Görüldüğü gibi yukarıdaki âyetlerde (Birlik olun, parçalanmayın, bölünmeyin) ve (Bozgunculuk yapmayın, bozgunculuk yapanlara Allah lanet etsin) buyuruluyor. Resulü de, (Ümmetim 73 fırkaya ayrılacak 72 si Cehenneme gidecek) buyuruyor. (Tirmizi)

Demek ki sapıklara sapık demek Allah’ın ve Resulünün emridir. Birbirine zıt bu kadar fırka var. Hepsinin de doğru olduğu nasıl söylenebilir? Hatta bu fırkaların hepsinin doğru olduğunu söylemek Allah ve Resulünü yalancı çıkarmak olur. Allahü teâlâ (Fırkalara ayrılmayın) buyuruyor. Resulü, ayrılacak olan 72 fırkanın sapık olduğunu ve hepsinin de Cehenneme gideceğini bildiriyor.

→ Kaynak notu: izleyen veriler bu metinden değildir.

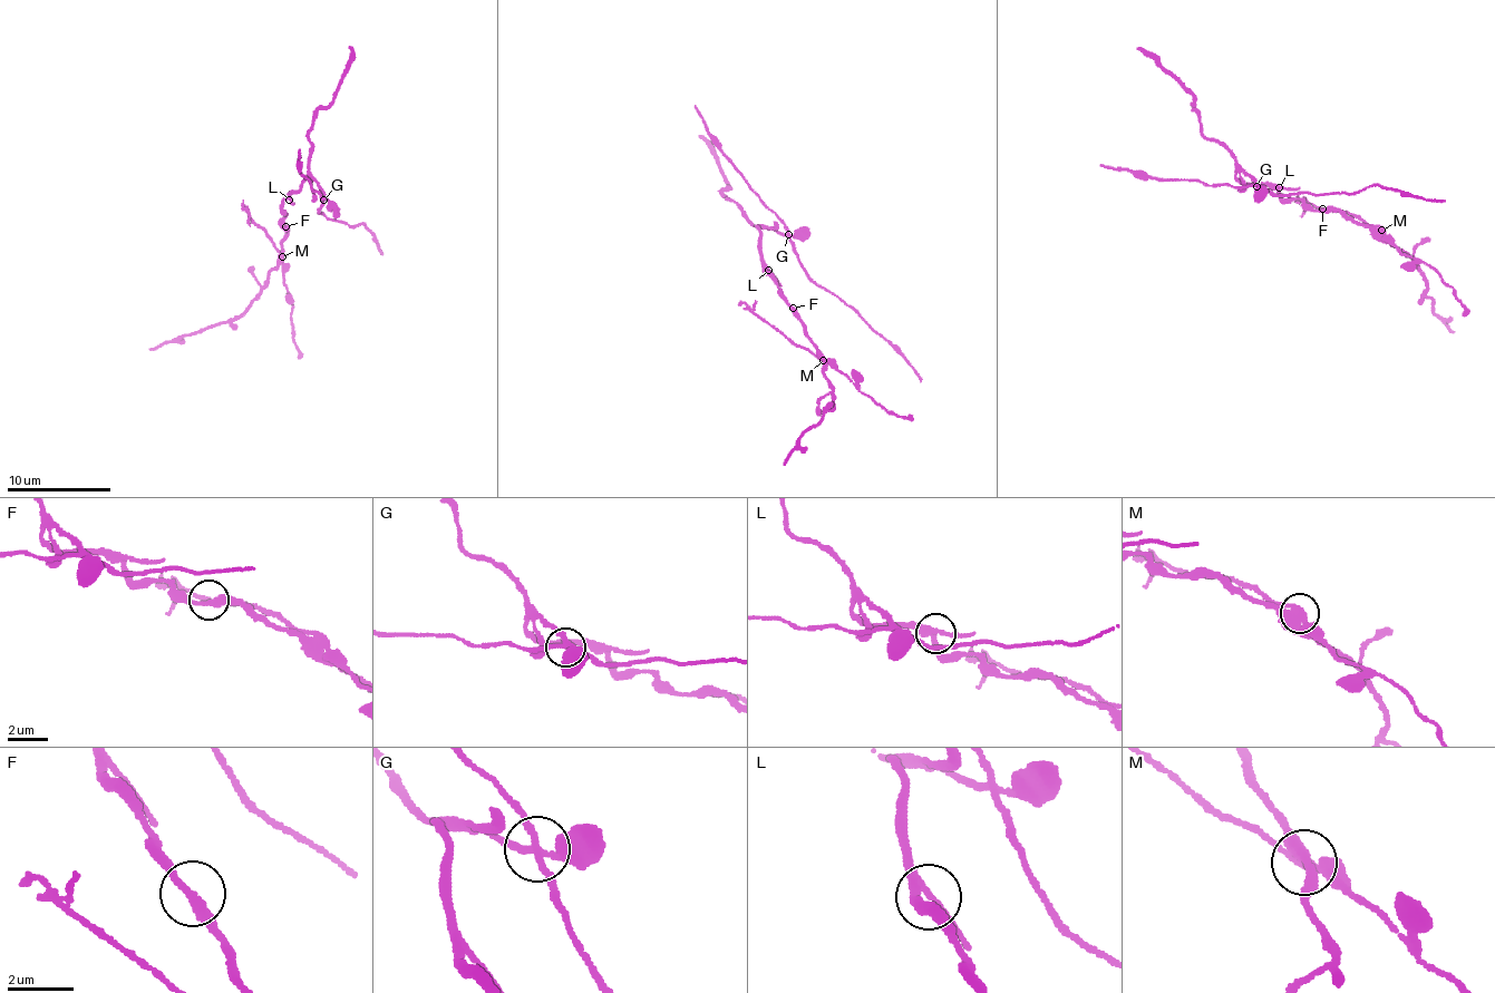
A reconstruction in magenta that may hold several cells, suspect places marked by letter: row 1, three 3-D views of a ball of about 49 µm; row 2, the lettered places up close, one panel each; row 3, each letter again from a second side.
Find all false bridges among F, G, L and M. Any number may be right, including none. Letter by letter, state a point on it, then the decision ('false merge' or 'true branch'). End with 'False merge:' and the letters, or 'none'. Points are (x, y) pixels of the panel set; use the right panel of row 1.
F: (1322, 208) | true branch
G: (1256, 186) | false merge
L: (1279, 187) | true branch
M: (1381, 230) | false merge
False merge: G, M

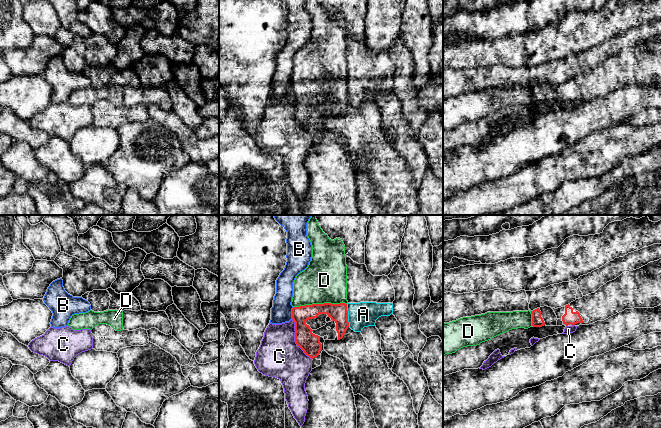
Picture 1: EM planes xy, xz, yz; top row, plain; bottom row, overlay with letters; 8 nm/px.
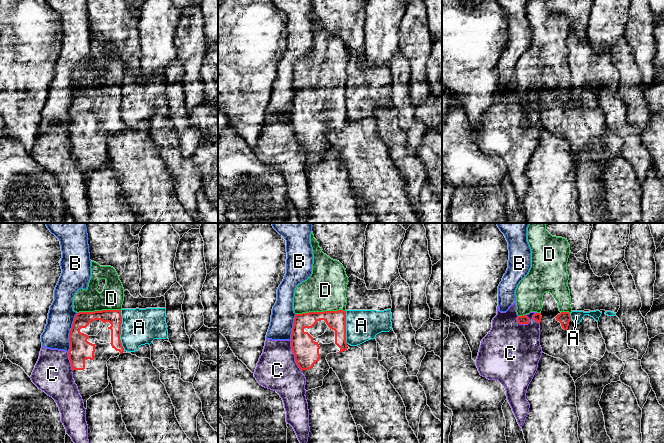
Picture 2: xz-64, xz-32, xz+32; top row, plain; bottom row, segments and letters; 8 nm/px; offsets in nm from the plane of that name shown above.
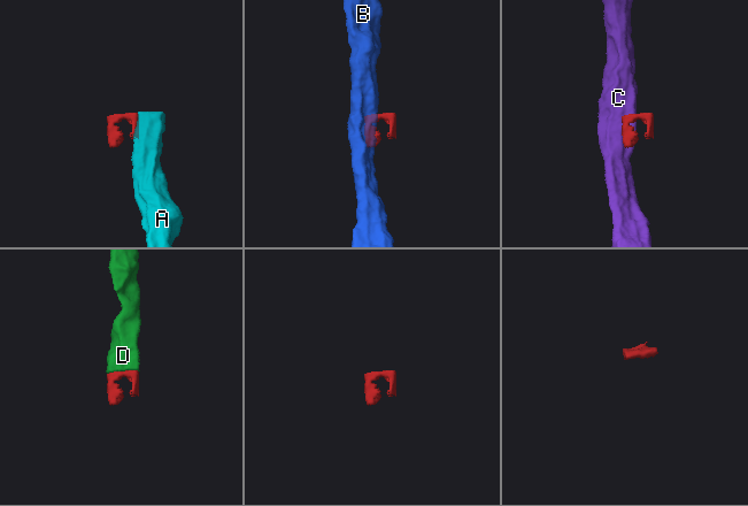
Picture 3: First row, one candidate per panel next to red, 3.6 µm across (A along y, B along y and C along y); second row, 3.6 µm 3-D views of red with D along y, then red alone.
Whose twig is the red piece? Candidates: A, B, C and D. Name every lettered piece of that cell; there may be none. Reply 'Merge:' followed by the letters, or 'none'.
Merge: D

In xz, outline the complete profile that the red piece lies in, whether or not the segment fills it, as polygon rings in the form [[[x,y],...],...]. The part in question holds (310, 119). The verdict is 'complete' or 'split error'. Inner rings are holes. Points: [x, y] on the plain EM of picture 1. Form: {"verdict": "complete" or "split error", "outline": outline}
{"verdict": "split error", "outline": [[[307,0],[307,12],[312,21],[308,43],[293,58],[291,81],[295,98],[295,118],[312,135],[312,145],[321,141],[321,129],[326,116],[342,115],[349,103],[347,87],[347,41],[345,21],[340,14],[331,16],[319,0]]]}

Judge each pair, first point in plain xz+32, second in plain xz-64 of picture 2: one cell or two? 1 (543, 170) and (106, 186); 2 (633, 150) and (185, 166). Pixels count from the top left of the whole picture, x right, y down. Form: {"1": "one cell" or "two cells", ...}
{"1": "one cell", "2": "one cell"}

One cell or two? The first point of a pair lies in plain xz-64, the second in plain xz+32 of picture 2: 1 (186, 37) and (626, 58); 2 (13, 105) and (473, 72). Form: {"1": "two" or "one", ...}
{"1": "two", "2": "one"}

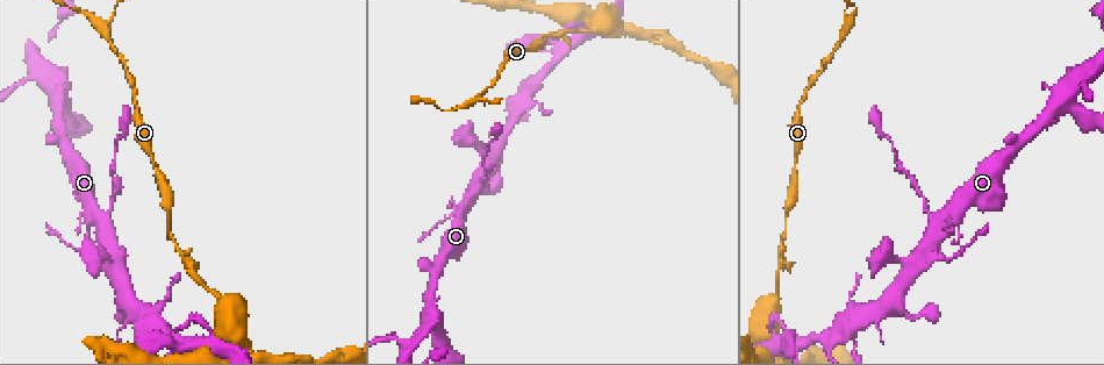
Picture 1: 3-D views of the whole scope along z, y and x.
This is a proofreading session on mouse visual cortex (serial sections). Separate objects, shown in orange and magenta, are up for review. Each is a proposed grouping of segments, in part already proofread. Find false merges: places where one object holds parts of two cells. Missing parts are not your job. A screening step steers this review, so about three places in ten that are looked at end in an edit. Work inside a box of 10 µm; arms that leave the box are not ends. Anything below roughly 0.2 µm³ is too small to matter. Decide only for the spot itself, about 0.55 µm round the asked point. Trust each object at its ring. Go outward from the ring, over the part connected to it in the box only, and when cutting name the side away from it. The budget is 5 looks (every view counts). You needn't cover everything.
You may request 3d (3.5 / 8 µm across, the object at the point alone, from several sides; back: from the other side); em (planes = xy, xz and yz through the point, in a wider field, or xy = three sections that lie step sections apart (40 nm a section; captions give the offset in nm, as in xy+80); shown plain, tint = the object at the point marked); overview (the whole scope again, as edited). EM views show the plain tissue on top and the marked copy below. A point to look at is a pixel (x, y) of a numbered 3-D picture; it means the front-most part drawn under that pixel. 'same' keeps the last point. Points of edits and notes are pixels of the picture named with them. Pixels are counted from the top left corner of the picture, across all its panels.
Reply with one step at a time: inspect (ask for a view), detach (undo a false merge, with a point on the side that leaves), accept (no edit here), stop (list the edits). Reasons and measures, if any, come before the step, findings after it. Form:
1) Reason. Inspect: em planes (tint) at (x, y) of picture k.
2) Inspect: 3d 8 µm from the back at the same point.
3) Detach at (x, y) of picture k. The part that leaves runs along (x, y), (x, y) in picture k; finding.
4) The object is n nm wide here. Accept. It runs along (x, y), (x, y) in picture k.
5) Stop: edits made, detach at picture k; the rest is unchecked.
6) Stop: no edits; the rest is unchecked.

Calibre changes. Inspect: 3d 8 µm at (473, 100) of picture 1.

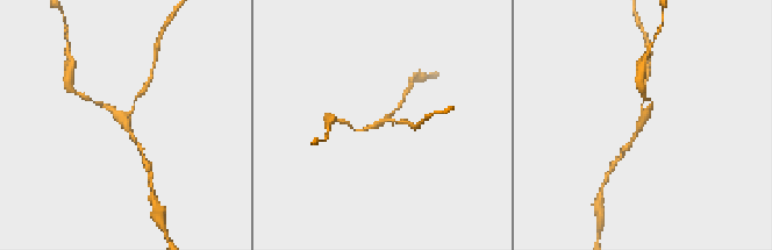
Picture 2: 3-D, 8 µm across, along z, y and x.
Inspect: 3d 3.5 µm at the same point.

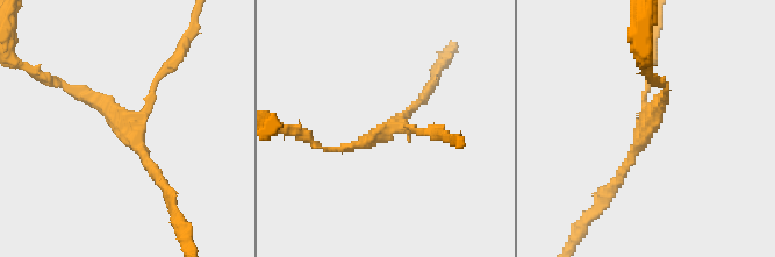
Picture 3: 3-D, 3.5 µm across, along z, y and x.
3 arms meet here; the arms are 100, 150, 150 nm wide; now the EM. Inspect: em xy step 1 (tint) at (647, 130) of picture 3.

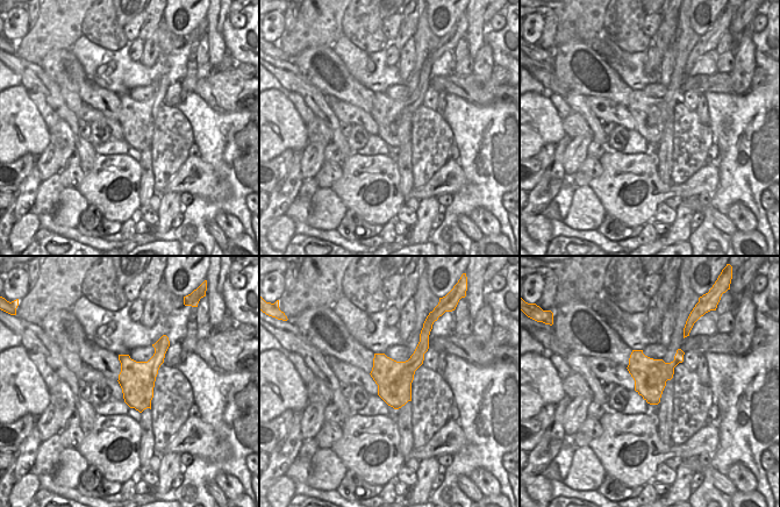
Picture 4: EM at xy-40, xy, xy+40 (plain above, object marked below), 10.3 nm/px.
The object is 360 nm wide here. Accept. It runs along (164, 186), (100, 101), (64, 90) in picture 3; continuous, no second cell.

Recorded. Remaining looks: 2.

Sapığa sapık, kâfire kafir denmez mi? Peygamberim diyen Reşat halifeye zındık dedirtmemek için ne numaralar çekiliyor. Hıristiyan misyonerlerinin yapmadıkları hile kalmıyor. Kur’an-ı kerimde, (Kur'anı biz indirdik, elbette yine onu biz koruyacağız.) [Hicr 9], (Allah’ın kelamını [Kur'anını] kimse değiştiremez.) [Enam 115] buyurulduğu halde, Reşat Halife isimli zındık, (Tevbe suresinin son iki âyeti sonradan ilavedir) diye Allah’ı yalancı çıkarmaya çalışıyor. Bu 19 cuların oyunlarını iyi tespit etmek gerekiyor.
 

alanyali07

Kıdemli Üye
Katılım
11 May 2008
Mesajlar
6,968
Tepkime puanı
845
Puanları
0
2007de gizli gizliymiş, şimdi alenen inkar ediyorlar hem de cahil cesareti ile.
Epey de akıl özürlü kişiyi peşlerine takıp sürüklüyorlar.

Hadis inkarının hadislerle kalmayacağı belliydi. 10 yıl sonra nasıl olur bilemiyoruz.